The tags’ hierarchical structure is more apparent if we inspect the XML file with a spreadsheet program such as Microsoft Excel. Here is a small portion of the same XML file (i.e. US 8329177) as viewed in Excel.  The file has been converted into the familiar spreadsheet row/column format, with the tags appearing as column headings and the encapsulated information shown in rows beneath the respective headings. The conversion (or "flattening") process repeats information in some cells, as seen here.  The column headers have been narrowed to show more columns.   When viewed in Excel, the XML file for US 8329177 has 53 rows and 131 columns, so the worksheet has a total of 6,943 cells.
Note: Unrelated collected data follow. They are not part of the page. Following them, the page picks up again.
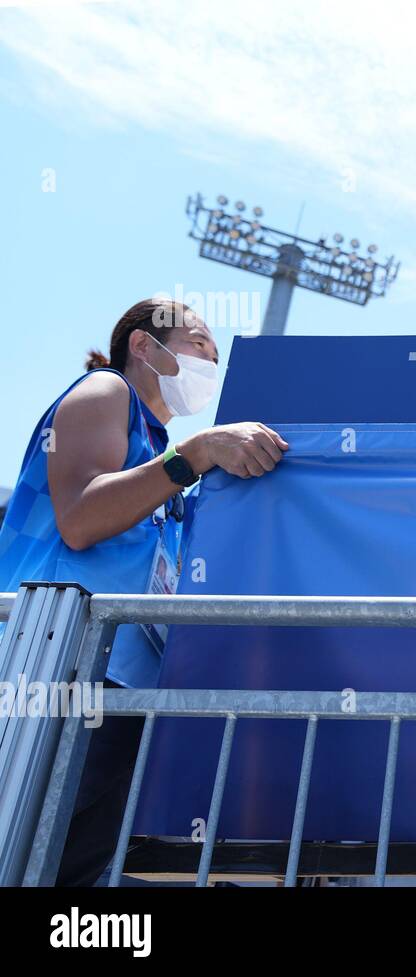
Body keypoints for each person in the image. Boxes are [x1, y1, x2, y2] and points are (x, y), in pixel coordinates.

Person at [0, 298, 289, 885]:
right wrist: (199, 452)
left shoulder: (159, 465)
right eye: (199, 340)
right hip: (52, 671)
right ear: (142, 346)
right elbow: (80, 520)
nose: (211, 357)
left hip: (120, 691)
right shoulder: (105, 393)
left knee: (64, 871)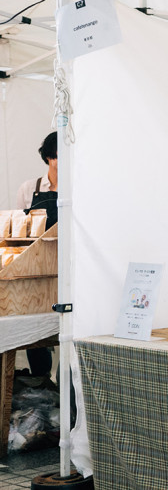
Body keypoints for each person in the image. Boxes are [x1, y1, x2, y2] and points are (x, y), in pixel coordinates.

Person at [16, 131, 58, 378]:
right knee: (35, 327)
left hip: (66, 267)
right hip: (37, 267)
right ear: (48, 158)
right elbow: (19, 232)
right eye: (55, 157)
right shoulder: (29, 188)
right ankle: (41, 382)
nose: (59, 162)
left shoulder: (79, 190)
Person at [17, 131, 58, 229]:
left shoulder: (75, 189)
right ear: (49, 156)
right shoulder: (27, 188)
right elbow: (19, 226)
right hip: (37, 244)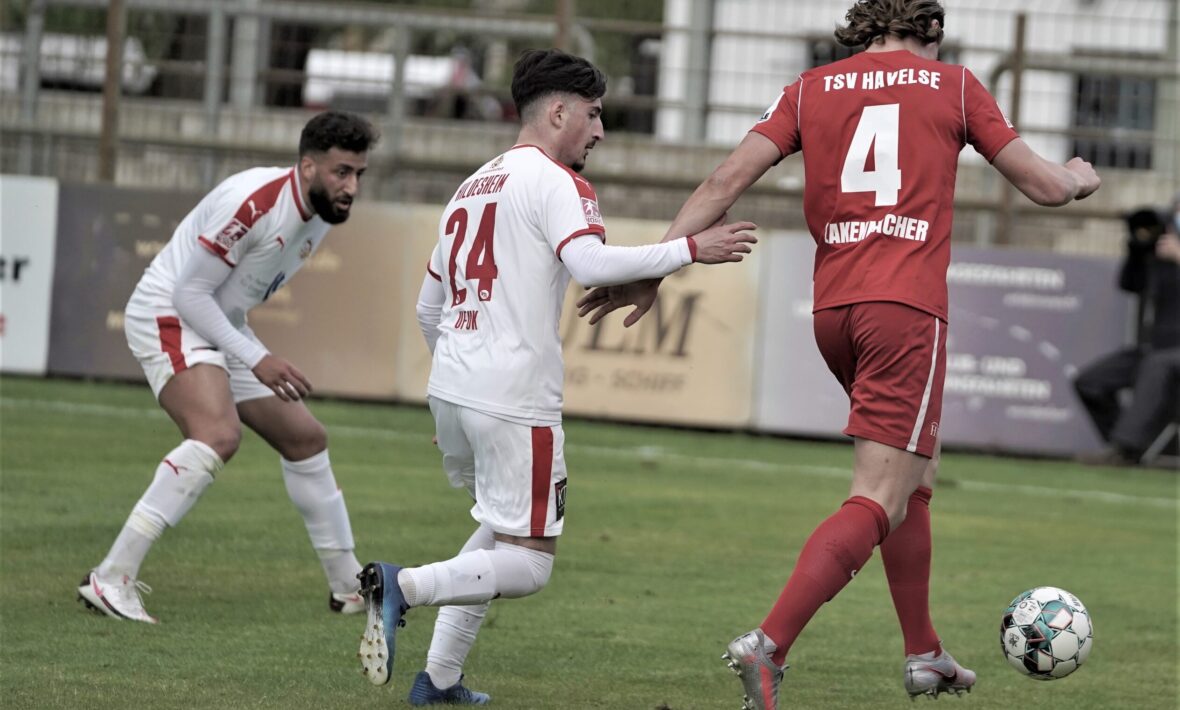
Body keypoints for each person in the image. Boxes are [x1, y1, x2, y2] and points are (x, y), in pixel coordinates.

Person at [576, 1, 1100, 707]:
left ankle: (924, 652)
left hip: (834, 311)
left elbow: (723, 182)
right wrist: (1079, 174)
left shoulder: (809, 88)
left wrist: (656, 267)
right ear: (932, 27)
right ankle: (769, 645)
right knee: (878, 494)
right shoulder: (954, 85)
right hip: (904, 308)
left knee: (913, 476)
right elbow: (1046, 187)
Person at [353, 48, 757, 705]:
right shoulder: (557, 181)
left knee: (498, 527)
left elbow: (430, 308)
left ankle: (440, 681)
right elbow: (590, 265)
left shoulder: (470, 187)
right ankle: (404, 586)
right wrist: (690, 248)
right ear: (559, 111)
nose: (600, 130)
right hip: (514, 395)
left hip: (454, 389)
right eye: (593, 115)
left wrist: (457, 385)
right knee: (531, 562)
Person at [77, 111, 380, 623]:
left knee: (305, 438)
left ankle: (348, 587)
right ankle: (112, 578)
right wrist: (257, 358)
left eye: (358, 174)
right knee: (218, 435)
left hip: (218, 320)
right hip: (169, 312)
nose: (351, 187)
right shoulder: (255, 202)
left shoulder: (323, 213)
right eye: (341, 172)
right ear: (308, 167)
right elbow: (188, 294)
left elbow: (225, 300)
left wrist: (247, 349)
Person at [1075, 196, 1180, 465]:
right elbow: (1129, 285)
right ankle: (1125, 449)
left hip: (1169, 357)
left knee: (1156, 365)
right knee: (1090, 381)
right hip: (1155, 350)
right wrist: (1137, 248)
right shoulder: (1160, 254)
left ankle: (1125, 448)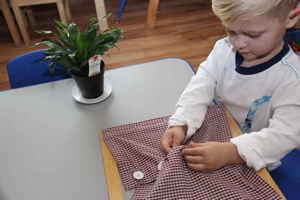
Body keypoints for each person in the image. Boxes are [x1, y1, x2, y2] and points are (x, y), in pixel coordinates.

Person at [161, 0, 300, 172]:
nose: (238, 43)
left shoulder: (293, 79)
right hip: (215, 138)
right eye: (231, 31)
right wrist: (181, 122)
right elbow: (201, 85)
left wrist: (231, 153)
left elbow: (285, 135)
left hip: (253, 155)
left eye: (253, 34)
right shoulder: (223, 49)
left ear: (291, 18)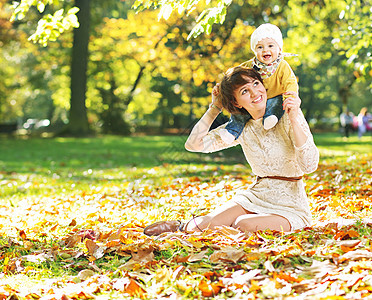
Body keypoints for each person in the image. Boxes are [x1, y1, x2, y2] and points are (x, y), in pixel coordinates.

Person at [143, 67, 319, 236]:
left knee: (244, 224)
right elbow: (193, 144)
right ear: (236, 102)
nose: (254, 93)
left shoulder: (289, 115)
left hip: (290, 205)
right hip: (257, 196)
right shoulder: (238, 129)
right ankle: (181, 227)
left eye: (256, 84)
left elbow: (310, 165)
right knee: (201, 225)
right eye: (244, 91)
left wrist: (294, 119)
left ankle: (228, 228)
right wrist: (214, 108)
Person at [220, 23, 298, 143]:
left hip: (274, 97)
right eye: (260, 47)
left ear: (280, 49)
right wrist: (221, 86)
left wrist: (291, 96)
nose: (265, 50)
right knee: (240, 113)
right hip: (255, 100)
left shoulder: (282, 66)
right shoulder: (250, 65)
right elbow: (234, 76)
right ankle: (231, 131)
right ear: (254, 51)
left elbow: (290, 82)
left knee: (277, 103)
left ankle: (270, 117)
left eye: (271, 46)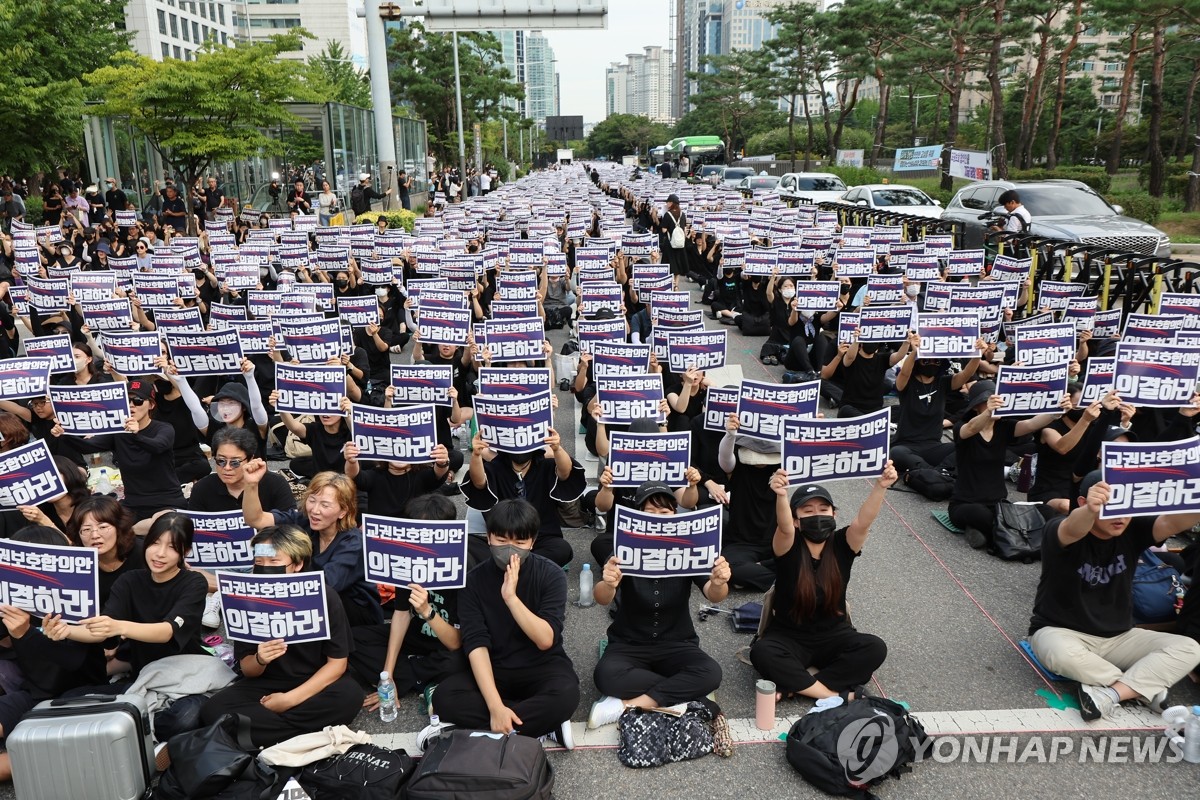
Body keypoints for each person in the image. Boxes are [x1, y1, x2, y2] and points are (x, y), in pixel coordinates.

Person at [1029, 471, 1200, 720]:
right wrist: (1091, 509)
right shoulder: (1059, 529)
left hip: (1120, 636)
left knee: (1190, 648)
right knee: (1058, 653)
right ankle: (1143, 688)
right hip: (1060, 631)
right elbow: (1072, 527)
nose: (1121, 516)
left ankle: (1112, 694)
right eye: (1111, 506)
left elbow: (1174, 522)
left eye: (1127, 507)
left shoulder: (1132, 529)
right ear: (1082, 503)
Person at [422, 500, 579, 750]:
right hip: (495, 668)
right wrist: (495, 706)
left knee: (566, 695)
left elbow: (545, 639)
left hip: (541, 665)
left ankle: (482, 730)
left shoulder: (551, 575)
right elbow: (475, 644)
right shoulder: (474, 580)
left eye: (519, 542)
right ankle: (539, 726)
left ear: (532, 542)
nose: (510, 548)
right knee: (445, 697)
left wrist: (511, 598)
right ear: (488, 537)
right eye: (502, 540)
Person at [44, 513, 212, 739]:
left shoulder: (193, 582)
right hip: (144, 677)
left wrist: (119, 626)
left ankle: (148, 730)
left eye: (172, 547)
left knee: (183, 718)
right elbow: (103, 628)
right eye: (154, 543)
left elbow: (166, 631)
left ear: (186, 552)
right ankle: (145, 726)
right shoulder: (130, 581)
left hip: (187, 676)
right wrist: (66, 630)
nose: (160, 553)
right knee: (68, 699)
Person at [197, 525, 362, 747]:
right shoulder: (245, 598)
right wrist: (260, 659)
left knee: (350, 696)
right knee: (213, 709)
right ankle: (301, 735)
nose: (265, 569)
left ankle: (253, 733)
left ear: (297, 564)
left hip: (315, 681)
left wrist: (289, 700)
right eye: (259, 563)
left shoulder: (324, 596)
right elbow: (247, 669)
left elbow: (337, 664)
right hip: (267, 684)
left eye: (274, 563)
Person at [586, 481, 730, 728]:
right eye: (649, 513)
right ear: (638, 517)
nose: (658, 519)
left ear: (675, 516)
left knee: (711, 672)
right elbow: (602, 598)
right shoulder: (624, 548)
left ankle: (626, 706)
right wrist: (608, 583)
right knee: (605, 675)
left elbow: (714, 595)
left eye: (665, 513)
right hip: (629, 644)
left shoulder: (689, 548)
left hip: (677, 643)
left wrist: (718, 581)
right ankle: (680, 692)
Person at [749, 465, 897, 702]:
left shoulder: (843, 544)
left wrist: (881, 486)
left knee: (874, 648)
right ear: (797, 520)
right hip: (789, 635)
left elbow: (863, 522)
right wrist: (781, 494)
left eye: (823, 509)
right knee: (763, 653)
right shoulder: (788, 544)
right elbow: (784, 527)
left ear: (834, 515)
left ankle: (795, 687)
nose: (816, 515)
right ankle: (835, 695)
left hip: (834, 634)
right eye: (807, 510)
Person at [0, 526, 110, 782]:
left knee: (23, 761)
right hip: (33, 693)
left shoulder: (83, 601)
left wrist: (26, 633)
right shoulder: (12, 601)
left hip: (80, 698)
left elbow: (71, 664)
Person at [351, 494, 466, 709]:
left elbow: (456, 642)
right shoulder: (409, 559)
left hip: (447, 642)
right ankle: (419, 678)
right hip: (417, 636)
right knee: (352, 641)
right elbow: (401, 614)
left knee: (461, 661)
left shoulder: (463, 568)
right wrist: (388, 675)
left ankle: (413, 675)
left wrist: (427, 611)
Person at [241, 462, 383, 626]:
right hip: (315, 598)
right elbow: (256, 519)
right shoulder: (305, 520)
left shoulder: (354, 543)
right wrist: (251, 484)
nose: (315, 510)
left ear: (343, 511)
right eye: (312, 500)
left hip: (354, 612)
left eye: (325, 505)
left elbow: (325, 586)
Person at [950, 380, 1066, 550]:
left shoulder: (1004, 427)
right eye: (988, 401)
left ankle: (993, 535)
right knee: (980, 514)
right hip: (965, 504)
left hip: (998, 505)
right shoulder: (963, 427)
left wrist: (1056, 411)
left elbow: (1030, 424)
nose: (995, 404)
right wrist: (988, 412)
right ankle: (1015, 539)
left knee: (1046, 512)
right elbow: (971, 428)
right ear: (976, 406)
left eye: (998, 400)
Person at [53, 379, 186, 521]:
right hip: (133, 504)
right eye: (126, 401)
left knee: (159, 524)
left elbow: (158, 446)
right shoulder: (118, 432)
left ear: (151, 405)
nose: (131, 405)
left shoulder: (164, 428)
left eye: (138, 401)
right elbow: (87, 447)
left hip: (166, 501)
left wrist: (136, 436)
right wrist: (65, 433)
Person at [463, 429, 585, 567]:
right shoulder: (495, 467)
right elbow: (479, 483)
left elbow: (565, 473)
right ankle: (528, 567)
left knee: (561, 549)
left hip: (540, 538)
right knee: (466, 545)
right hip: (501, 541)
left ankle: (507, 568)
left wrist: (557, 449)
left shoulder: (546, 465)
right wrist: (476, 454)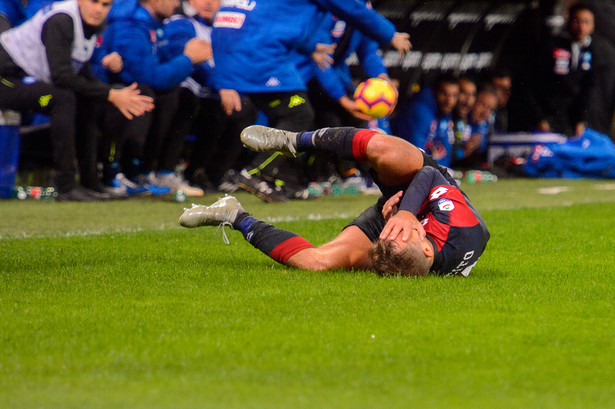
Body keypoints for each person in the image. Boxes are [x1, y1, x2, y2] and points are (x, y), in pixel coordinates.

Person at [179, 125, 490, 277]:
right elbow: (429, 176)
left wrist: (392, 226)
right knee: (388, 153)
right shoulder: (462, 227)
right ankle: (294, 140)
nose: (391, 230)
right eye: (397, 232)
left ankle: (233, 214)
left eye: (389, 234)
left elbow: (393, 252)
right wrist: (407, 213)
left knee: (317, 263)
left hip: (406, 215)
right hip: (426, 183)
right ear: (425, 244)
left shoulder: (406, 260)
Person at [211, 0, 411, 203]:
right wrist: (390, 34)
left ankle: (288, 182)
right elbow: (352, 9)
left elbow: (280, 24)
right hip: (264, 62)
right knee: (299, 113)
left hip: (260, 57)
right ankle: (253, 172)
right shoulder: (343, 9)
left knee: (304, 118)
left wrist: (310, 47)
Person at [0, 0, 154, 201]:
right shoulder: (62, 19)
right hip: (5, 80)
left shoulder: (90, 25)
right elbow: (61, 76)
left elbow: (82, 74)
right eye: (94, 2)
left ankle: (91, 182)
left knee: (89, 101)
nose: (99, 9)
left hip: (27, 81)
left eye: (105, 5)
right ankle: (65, 185)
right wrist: (110, 94)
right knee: (62, 99)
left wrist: (113, 93)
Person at [95, 0, 211, 196]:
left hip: (127, 92)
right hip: (106, 96)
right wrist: (188, 59)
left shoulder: (152, 25)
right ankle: (122, 172)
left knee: (183, 97)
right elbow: (149, 77)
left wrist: (191, 58)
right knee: (145, 94)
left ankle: (156, 173)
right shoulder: (131, 26)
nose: (177, 3)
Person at [527, 2, 595, 136]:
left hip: (570, 122)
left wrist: (580, 120)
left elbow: (588, 89)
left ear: (592, 26)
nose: (581, 27)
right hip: (547, 118)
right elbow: (531, 83)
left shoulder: (590, 51)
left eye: (586, 22)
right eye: (577, 21)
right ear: (568, 20)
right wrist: (539, 117)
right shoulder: (551, 45)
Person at [392, 74, 459, 168]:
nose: (449, 100)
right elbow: (416, 152)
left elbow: (445, 149)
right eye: (444, 94)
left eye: (454, 95)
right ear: (434, 92)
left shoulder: (444, 111)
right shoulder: (419, 111)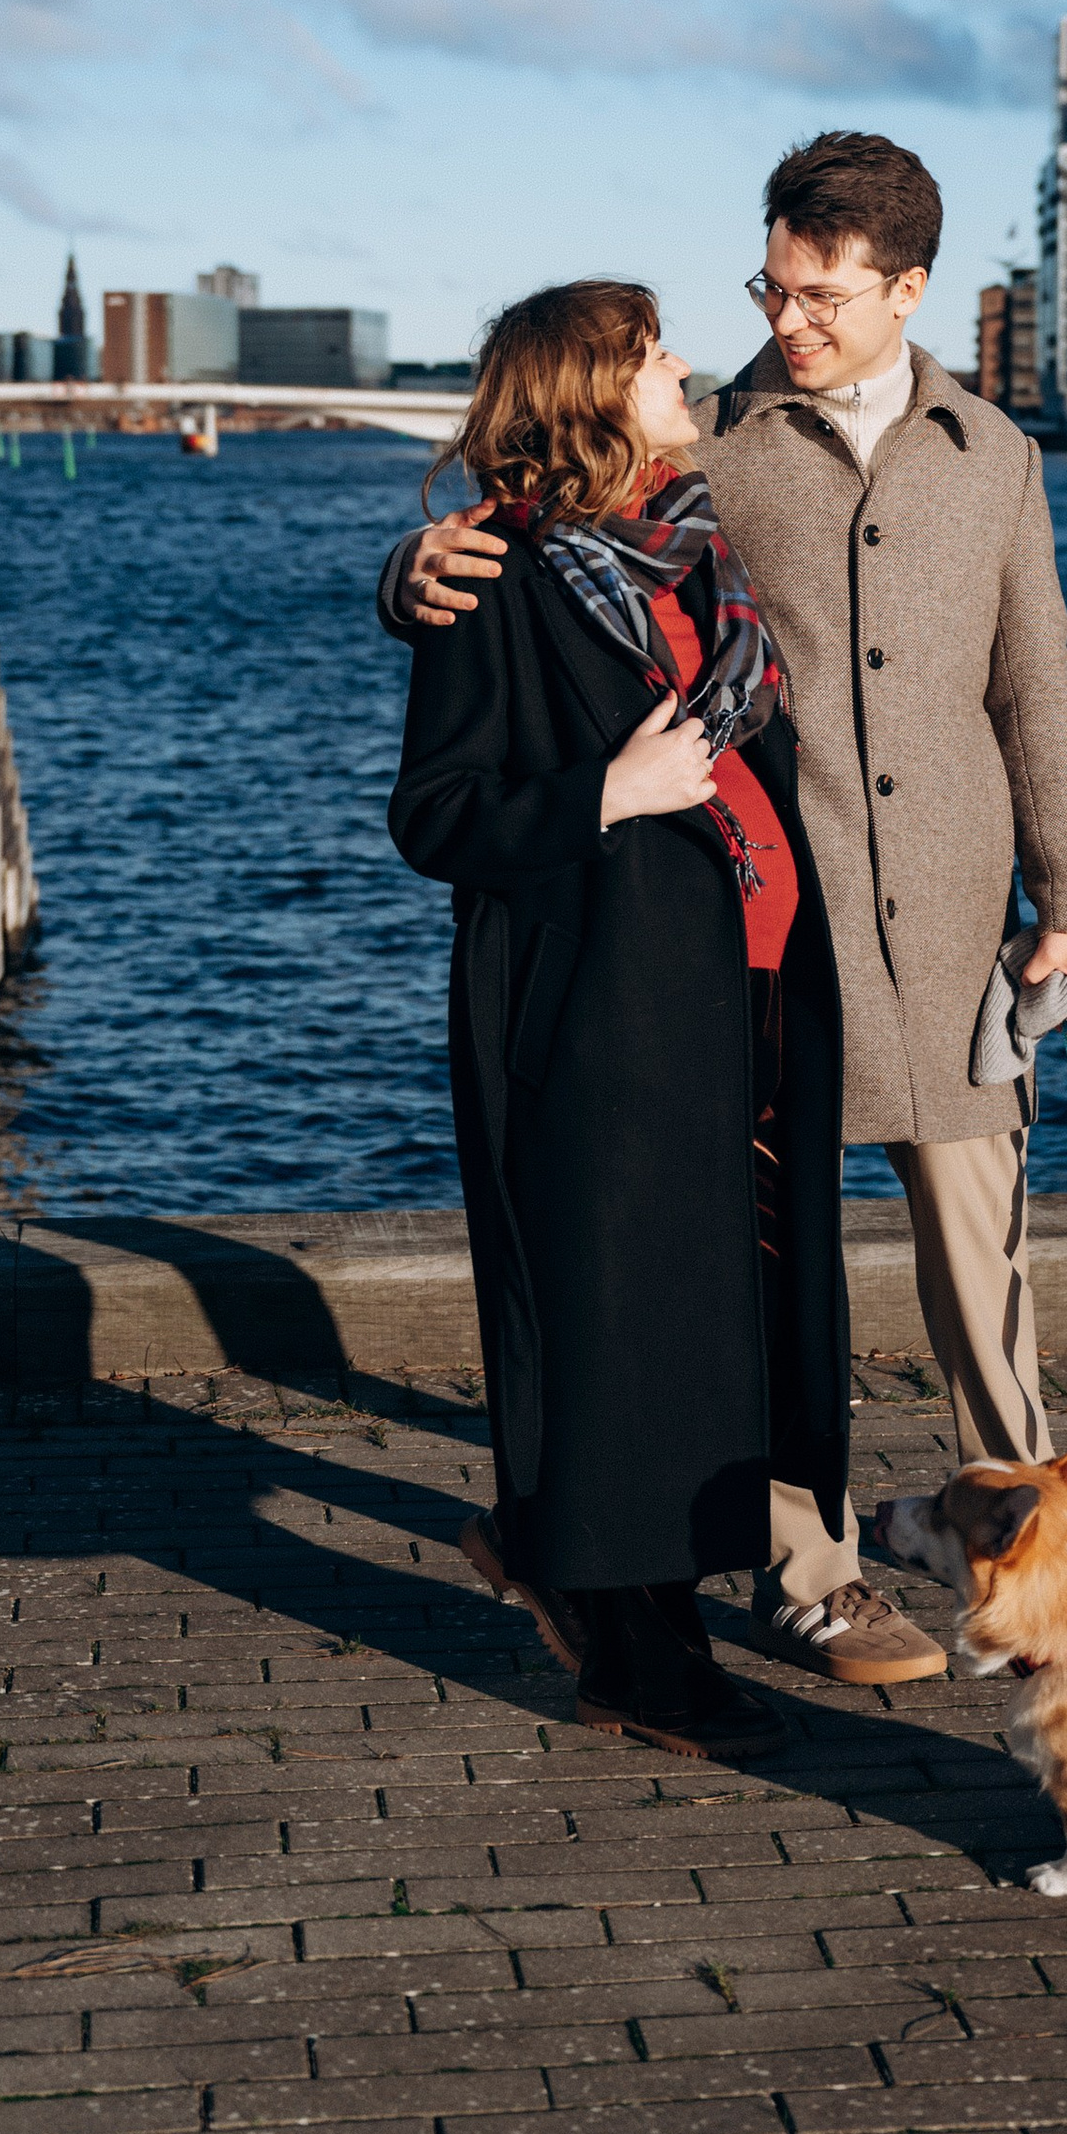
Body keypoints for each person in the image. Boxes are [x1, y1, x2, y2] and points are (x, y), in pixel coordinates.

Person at [384, 133, 1067, 1685]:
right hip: (767, 939)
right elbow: (541, 528)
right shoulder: (713, 443)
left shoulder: (995, 453)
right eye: (773, 281)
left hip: (959, 931)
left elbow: (1039, 693)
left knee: (986, 1276)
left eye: (822, 292)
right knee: (760, 1266)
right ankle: (808, 1573)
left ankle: (1043, 1557)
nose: (787, 316)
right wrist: (406, 571)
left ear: (907, 288)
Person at [382, 277, 851, 1762]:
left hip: (735, 1004)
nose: (687, 369)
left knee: (705, 1321)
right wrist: (609, 795)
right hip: (595, 1013)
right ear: (593, 392)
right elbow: (435, 813)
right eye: (656, 357)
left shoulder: (688, 553)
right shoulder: (497, 578)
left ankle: (587, 1565)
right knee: (615, 1328)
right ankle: (634, 1649)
However, the worksheet is rather sparse: only 2,408 of those cells contain information.

A web browser can also be used to inspect an XML file. Here is the same small portion of the XML file for US 8329177 shown above in Notepad, as viewed in Microsoft Internet Explorer. In this case, the tags’ hierarchical structure is made apparent by color highlighting and by hierarchical indentation levels. The encapsulated information is bolded.  This makes it somewhat easier to browse through the contents of a single XML file—if that is what you want to do.

None of this is very helpful, unless you are only interested in a particular XML file’s bibliographic patent data content and don’t mind manually inspecting and deciphering the file’s tagged information as outlined above. More generally, what we want to do is examine the information content of a number (preferably a very large number) of bibliographic patent data XML files in parallel. Future posts will delve into that topic.